Inspekdah:
"Fade angles are often better than play on angles."
Exactly!
I've been advising this for years to new bettors but I think my words fall on deaf ears.
Let's look at it from a bettor and a trend POV.
For bettors, what do we know?
We know that most of them lose, estimates have it as high as 95%.
We know that most of them visit forums to find picks to tail, not to post their own picks.
And what do they always look for?
A winning bettor to tail.
The saying "needle in a haystack" comes to mind.
It's much easier to find someone steadily losing at a 46% rate or worse than it is to find someone winning at a 54% rate or better. (And this is even more difficult at most forums, where they let people post fake records. Again, glad I found CTG.)
For trends, here's my take on it.
If winning at sports betting was simply a matter of jumping on winning trends, more people would win.
Bettors see a guy on a run, let's say 13-2, and they're hot to jump on his next pick. But you know when the value on that guy was?
15 games ago.
A win percentage of 86% is unsustainable.
Odds favor reversion toward the mean.
Whenever I'm asked about jumping on streaks here's what I suggest: if you've already played a couple games and banked some money on it, ride the streak until it loses. But if you haven't been riding it don't jump on it.

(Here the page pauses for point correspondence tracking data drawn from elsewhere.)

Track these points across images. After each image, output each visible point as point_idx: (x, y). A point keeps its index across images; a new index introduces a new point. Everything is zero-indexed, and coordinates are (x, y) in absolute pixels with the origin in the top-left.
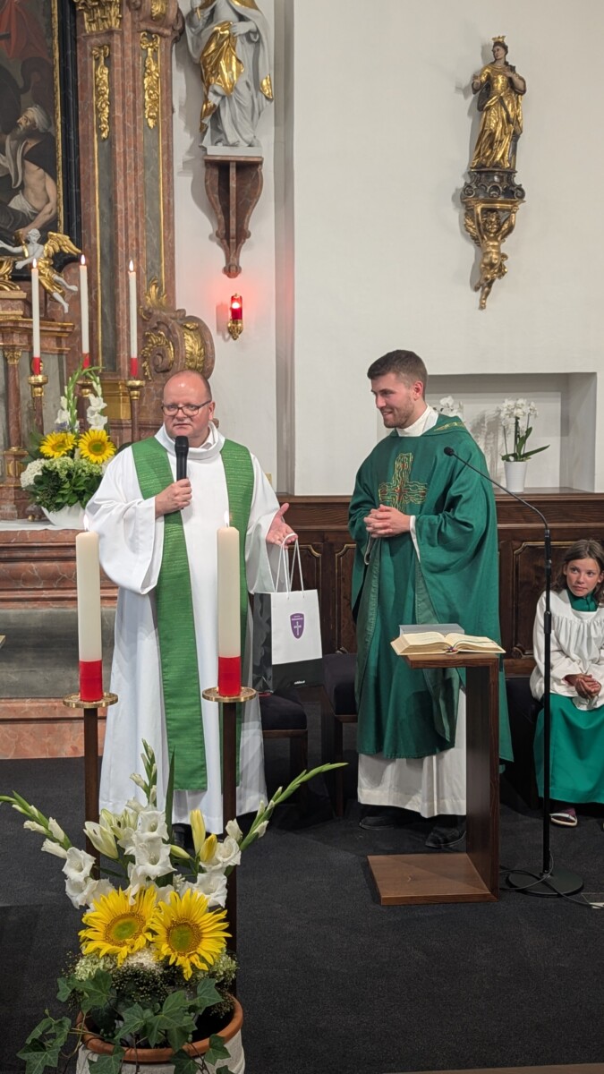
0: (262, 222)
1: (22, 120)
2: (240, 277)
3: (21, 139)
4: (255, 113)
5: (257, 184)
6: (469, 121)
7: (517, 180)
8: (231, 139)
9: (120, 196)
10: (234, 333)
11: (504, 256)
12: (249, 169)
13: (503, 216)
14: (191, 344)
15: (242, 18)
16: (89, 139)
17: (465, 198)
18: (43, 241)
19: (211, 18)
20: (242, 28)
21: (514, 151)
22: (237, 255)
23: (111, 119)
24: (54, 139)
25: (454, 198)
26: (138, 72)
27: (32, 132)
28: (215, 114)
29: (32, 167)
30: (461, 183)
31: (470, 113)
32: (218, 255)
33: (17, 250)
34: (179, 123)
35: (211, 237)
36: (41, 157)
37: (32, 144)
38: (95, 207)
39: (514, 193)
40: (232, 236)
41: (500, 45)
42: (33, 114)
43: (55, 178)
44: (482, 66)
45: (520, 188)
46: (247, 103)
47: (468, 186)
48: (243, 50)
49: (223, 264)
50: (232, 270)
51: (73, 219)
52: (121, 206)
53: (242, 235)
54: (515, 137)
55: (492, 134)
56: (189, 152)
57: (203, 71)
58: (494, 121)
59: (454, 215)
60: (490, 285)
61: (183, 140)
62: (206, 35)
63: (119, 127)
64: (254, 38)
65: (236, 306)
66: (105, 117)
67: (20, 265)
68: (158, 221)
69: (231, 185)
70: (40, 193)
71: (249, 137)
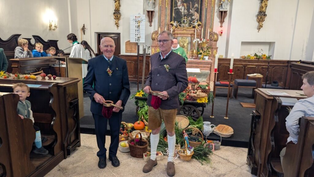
0: (226, 20)
1: (195, 6)
2: (223, 27)
3: (194, 8)
4: (227, 4)
5: (226, 14)
7: (266, 13)
8: (224, 7)
9: (207, 16)
10: (221, 35)
11: (263, 25)
12: (225, 12)
13: (263, 19)
14: (216, 37)
16: (204, 8)
17: (258, 16)
18: (197, 22)
21: (266, 9)
22: (222, 24)
23: (207, 5)
24: (199, 8)
25: (256, 16)
27: (196, 7)
28: (222, 5)
29: (195, 12)
30: (257, 14)
31: (259, 3)
32: (220, 24)
33: (193, 23)
34: (216, 6)
35: (219, 22)
36: (197, 11)
37: (196, 9)
38: (203, 18)
39: (265, 15)
40: (222, 22)
42: (196, 5)
43: (198, 14)
45: (266, 15)
46: (226, 3)
47: (258, 14)
49: (220, 25)
50: (221, 26)
51: (200, 19)
52: (207, 18)
53: (223, 21)
54: (266, 7)
55: (263, 7)
56: (217, 10)
58: (263, 4)
59: (255, 19)
60: (260, 29)
61: (216, 8)
63: (208, 7)
65: (222, 31)
66: (206, 5)
67: (194, 25)
68: (212, 20)
69: (223, 14)
70: (196, 16)
71: (226, 8)
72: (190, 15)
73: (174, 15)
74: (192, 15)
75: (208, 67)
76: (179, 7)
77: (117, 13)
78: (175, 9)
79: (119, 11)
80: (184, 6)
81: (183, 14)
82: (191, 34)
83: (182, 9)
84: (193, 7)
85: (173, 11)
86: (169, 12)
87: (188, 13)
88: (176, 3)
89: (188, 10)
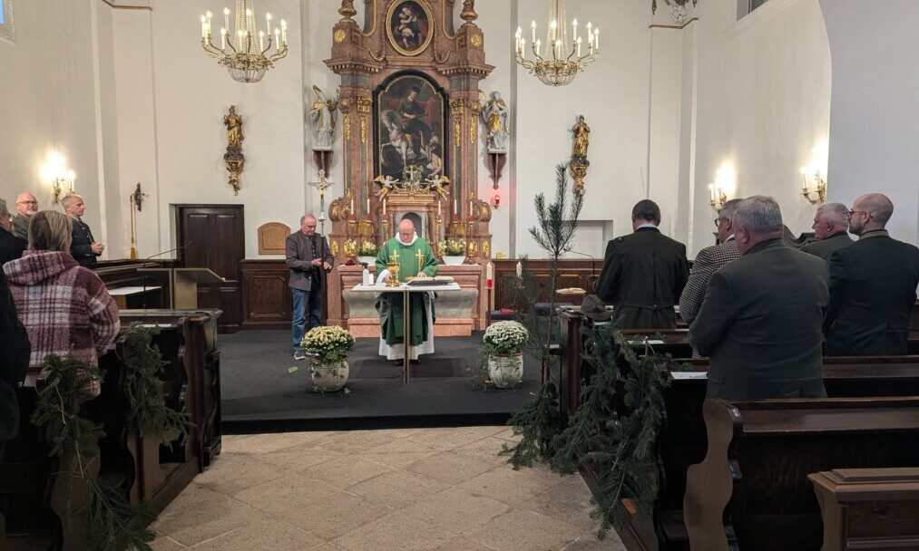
0: (506, 172)
1: (431, 141)
2: (498, 189)
3: (431, 146)
4: (504, 138)
5: (504, 160)
6: (572, 141)
8: (497, 147)
9: (462, 165)
10: (496, 207)
11: (583, 183)
12: (502, 155)
13: (583, 171)
14: (485, 211)
15: (501, 109)
16: (453, 147)
17: (571, 165)
18: (439, 178)
19: (491, 109)
20: (501, 112)
21: (586, 150)
22: (497, 182)
23: (460, 141)
26: (469, 127)
27: (434, 144)
28: (492, 139)
29: (434, 155)
32: (491, 182)
33: (431, 181)
34: (480, 141)
35: (489, 177)
36: (437, 152)
37: (434, 148)
39: (586, 163)
40: (496, 176)
41: (582, 117)
42: (435, 139)
43: (440, 156)
44: (575, 123)
46: (502, 135)
48: (501, 119)
49: (493, 185)
50: (496, 187)
52: (462, 168)
53: (499, 176)
54: (587, 146)
55: (579, 145)
56: (483, 150)
57: (488, 125)
58: (580, 141)
61: (481, 146)
62: (490, 114)
63: (463, 144)
64: (504, 115)
65: (497, 199)
66: (458, 140)
67: (433, 186)
68: (474, 172)
69: (496, 161)
70: (436, 163)
71: (502, 146)
72: (420, 161)
73: (381, 160)
74: (426, 161)
75: (473, 281)
76: (393, 143)
77: (234, 157)
78: (384, 148)
79: (240, 149)
80: (406, 140)
81: (404, 157)
82: (428, 206)
83: (402, 146)
84: (427, 142)
85: (381, 151)
86: (369, 153)
87: (415, 156)
88: (386, 133)
89: (416, 149)
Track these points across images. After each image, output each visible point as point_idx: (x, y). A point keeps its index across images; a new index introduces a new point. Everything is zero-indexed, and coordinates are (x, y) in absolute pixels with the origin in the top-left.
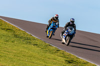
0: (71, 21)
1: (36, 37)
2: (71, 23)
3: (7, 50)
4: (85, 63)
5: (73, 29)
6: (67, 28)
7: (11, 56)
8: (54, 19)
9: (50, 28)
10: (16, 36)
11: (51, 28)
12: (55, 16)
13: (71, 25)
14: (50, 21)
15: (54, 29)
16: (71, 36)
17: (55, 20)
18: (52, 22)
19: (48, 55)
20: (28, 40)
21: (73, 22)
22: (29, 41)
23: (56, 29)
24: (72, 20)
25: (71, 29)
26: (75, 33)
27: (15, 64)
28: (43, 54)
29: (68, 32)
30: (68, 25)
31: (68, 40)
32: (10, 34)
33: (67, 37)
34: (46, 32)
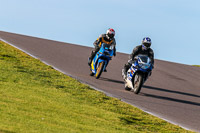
0: (145, 44)
1: (61, 72)
2: (144, 48)
3: (4, 98)
4: (159, 124)
5: (149, 60)
6: (136, 57)
7: (12, 109)
8: (105, 38)
9: (97, 57)
10: (21, 69)
11: (101, 58)
12: (108, 31)
13: (145, 50)
14: (97, 43)
15: (106, 59)
16: (144, 74)
17: (109, 39)
18: (101, 45)
19: (85, 107)
20: (45, 78)
21: (148, 45)
22: (48, 79)
23: (110, 58)
24: (146, 41)
25: (145, 60)
26: (152, 67)
27: (19, 125)
28: (76, 105)
29: (138, 66)
30: (139, 51)
31: (139, 83)
32: (10, 65)
33: (136, 77)
34: (90, 64)
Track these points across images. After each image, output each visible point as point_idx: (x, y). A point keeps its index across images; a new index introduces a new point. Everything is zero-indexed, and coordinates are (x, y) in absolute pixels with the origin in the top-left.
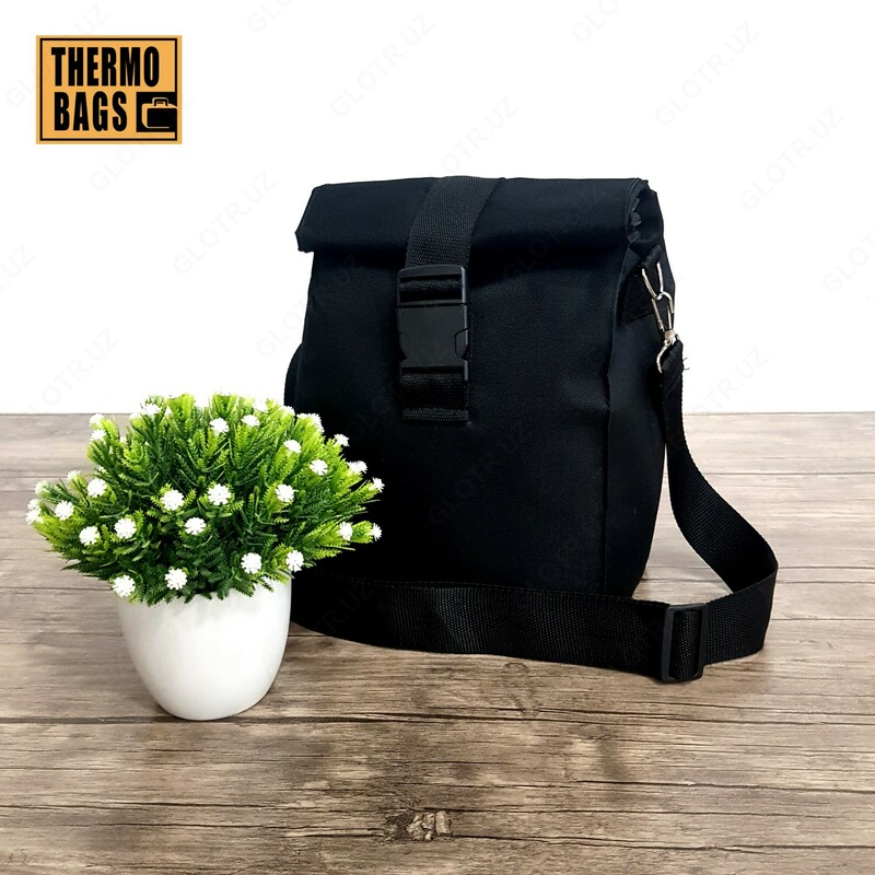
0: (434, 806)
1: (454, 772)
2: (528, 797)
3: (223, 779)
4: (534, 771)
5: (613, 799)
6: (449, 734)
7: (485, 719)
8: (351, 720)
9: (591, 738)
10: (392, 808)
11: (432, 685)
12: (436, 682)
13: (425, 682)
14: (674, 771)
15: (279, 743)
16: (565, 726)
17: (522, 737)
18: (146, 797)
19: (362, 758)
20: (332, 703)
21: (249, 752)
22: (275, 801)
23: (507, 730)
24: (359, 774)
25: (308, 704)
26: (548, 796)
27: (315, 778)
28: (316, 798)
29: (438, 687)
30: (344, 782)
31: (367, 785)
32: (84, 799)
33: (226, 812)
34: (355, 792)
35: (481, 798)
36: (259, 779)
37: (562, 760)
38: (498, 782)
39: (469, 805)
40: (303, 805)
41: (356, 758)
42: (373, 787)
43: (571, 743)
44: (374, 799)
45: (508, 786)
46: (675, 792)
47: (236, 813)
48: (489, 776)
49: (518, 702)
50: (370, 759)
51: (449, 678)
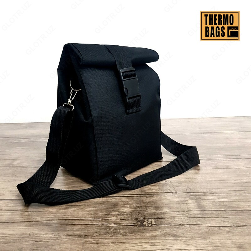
0: (150, 217)
1: (155, 209)
2: (177, 214)
3: (88, 212)
4: (178, 208)
5: (202, 215)
7: (162, 195)
9: (193, 199)
10: (138, 218)
14: (218, 207)
17: (173, 199)
18: (67, 218)
22: (104, 217)
24: (128, 210)
26: (183, 214)
27: (115, 211)
28: (116, 216)
30: (124, 212)
31: (130, 213)
32: (49, 219)
33: (90, 221)
34: (127, 214)
35: (163, 215)
36: (99, 212)
37: (186, 205)
38: (168, 211)
39: (160, 217)
40: (112, 218)
42: (132, 213)
43: (187, 201)
44: (132, 216)
45: (171, 212)
46: (220, 212)
47: (93, 221)
48: (165, 209)
49: (171, 191)
50: (130, 206)
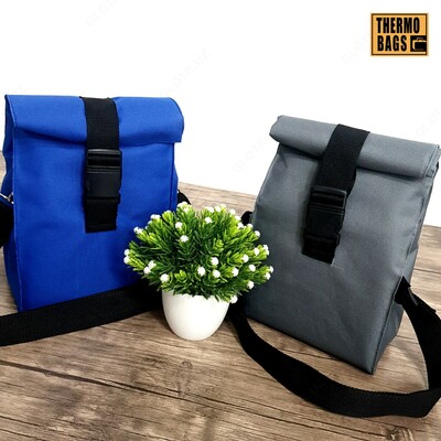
6: (140, 401)
8: (98, 383)
11: (143, 369)
12: (146, 367)
13: (140, 366)
15: (59, 389)
16: (195, 406)
19: (94, 407)
20: (92, 370)
21: (44, 393)
23: (168, 403)
25: (81, 369)
29: (146, 370)
41: (92, 406)
51: (153, 366)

I'm not saying it's always wrong to jump on a streak.
I never say my way is the right way or wrong way. I just say what I've seen from experience, and what works best for me.
Bettors sometimes have tunnel vision.
They're so invested in looking for that 10-5 guy that they miss the 5-10 guy who is just as valuable - you just fade him. It's the same W %.
In fact, when I'm running games through the 8-10 different methods I use for identifying a bet to make I prefer finding the 5-10 stat rather than the 10-5.
YES, the numbers are the same but I prefer to ride the Fade because it seems to me that winning streaks end sooner, but losing streaks can last longer (just ask the Chicago White Sox.)